Son bureau donne sur la cour, rangé à la va vite, sûrement dû aux visites inopinées de ses multiples de ses pensionnaires. Je ne peux m’empêcher en voyant ses 50 petits fils (Comme Anta les appelle affectueusement) de lui demander comment elle fait. Elle a ce souffle que toutes les mères ont en s’adossant sur son siège. Elle parait chercher un appui. Cependant, son corps n’exprime pas la lassitude mais la rage.
Elle dit subvenir à leurs besoins grâce aux dons:
- Celui des Sénégalais de bonne volonté,
- Des associations aux USA, en France, interpellées par son site internet offert gracieusement par un des éducateurs français,
- Les lions de la Teranga,
- plus récemment une subvention de l’Etat
Il faut les nourrir, les doucher, les envoyer à l’école durant leur séjour à l’empire, payer l’électricité, gérer la négociation par des appels téléphoniques. C’est un coût. Pas si facile, mais elle finit toujours par y arriver. Les mères c’est comme ça. Personne ne sait comment elles font, mais elles y arrivent. C’est une une lionne , comme toutes les mères d’Afrique, mais elle est de la Teranga.
En continuant à écrire ce billet, j’ai les larmes aux yeux… Je ne peux m’empêcher. Je vois son dévouement. C’est 1.800 petit fils déjà sauvés de la rue. Et si elle pouvait me sauver, moi. Si je pouvais l’avoir elle. Mes réponses, je les ai pas encore trouvées. Alors je me demande si je devais pas lui poser la question. Comment fait-on pour se réinsérer dans la société ? Anta me demande alors d’aller voir Cheikh Sall: l’éducateur.

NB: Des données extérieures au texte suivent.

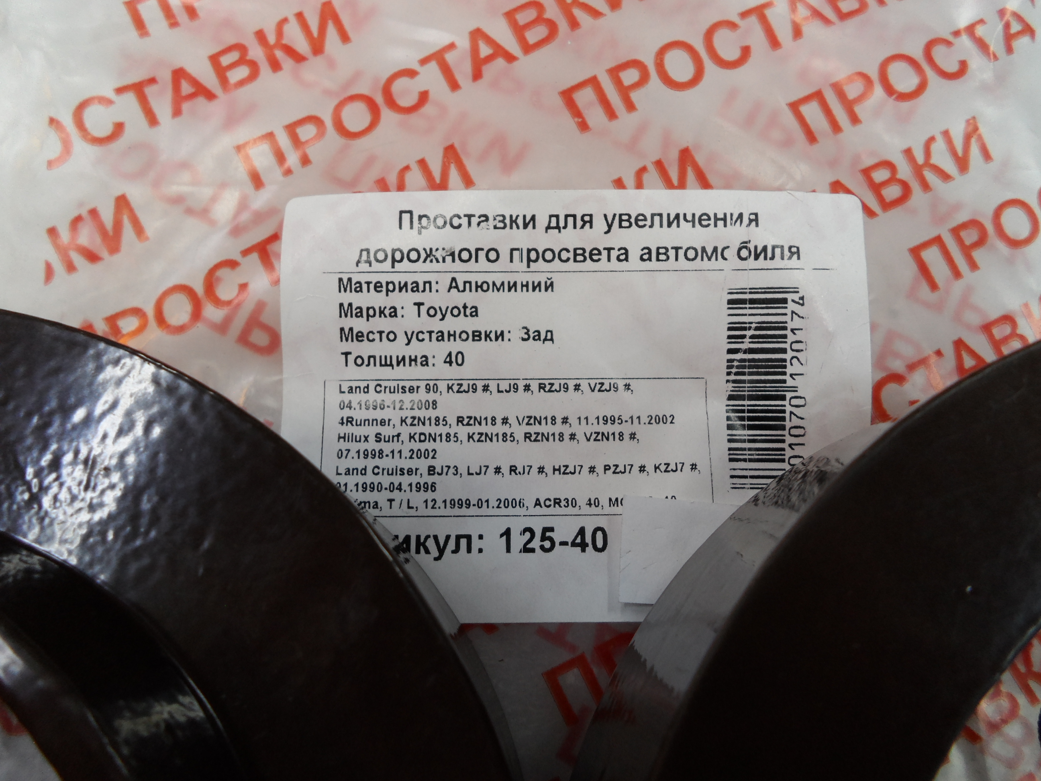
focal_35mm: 25
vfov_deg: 54.9
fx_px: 752
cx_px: 520
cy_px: 390
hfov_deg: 69.4
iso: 100
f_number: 2.5
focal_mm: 4.5
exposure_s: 1/30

Il a le même âge que moi… Ses 1m80, son coté protecteur me rassurent. Je comprends pourquoi c’est lui et pas quelqu’un d’autre. Je suis toute de suite à l’aise avec lui. Il me révèle que pour les réinsérer, il faut mettre les enfants en confiance. C’est tout.
Au travers des jeux, les enfants sont mis en scènes. Et le fait d’être mis en scène les rend confiant. Il peuvent se réinsérer par conséquent. J’ai eu ma réponse. J’écris parce que je me guéris sans le savoir. Et l’écriture me met en scène et je prends confiance.
En quittant l’empire des enfants, je suis heureuse. Et j’ai ces paroles d’Anta en fond sonore:
« La rue ne fait pas d’enfants. Les talibés (Enfants-mendiant) sortent des dara (école coranique) de mauvais marabouts. Parce que leurs parents ont juste baissé les bras, ils n’ont pas abandonné. Le 17 mai 2013 prochain, je fêterais mes 10 ans et c’est dix ans de trop. Il faut AGIR. »
Selon l’ONG Human Rights Watch, au moins 50.000 enfants fréquentent des écoles coraniques dans des conditions qui s’apparentent à de l’esclavage.

Allez,
Son’a ponda Bathi-kaname (A bientôt en Wolof)
*Talibés : nom donné normalement à l’élève coranique, mais nom qui désormais désigne le plus souvent, un enfant en guenilles qui passe sa journée à mendier.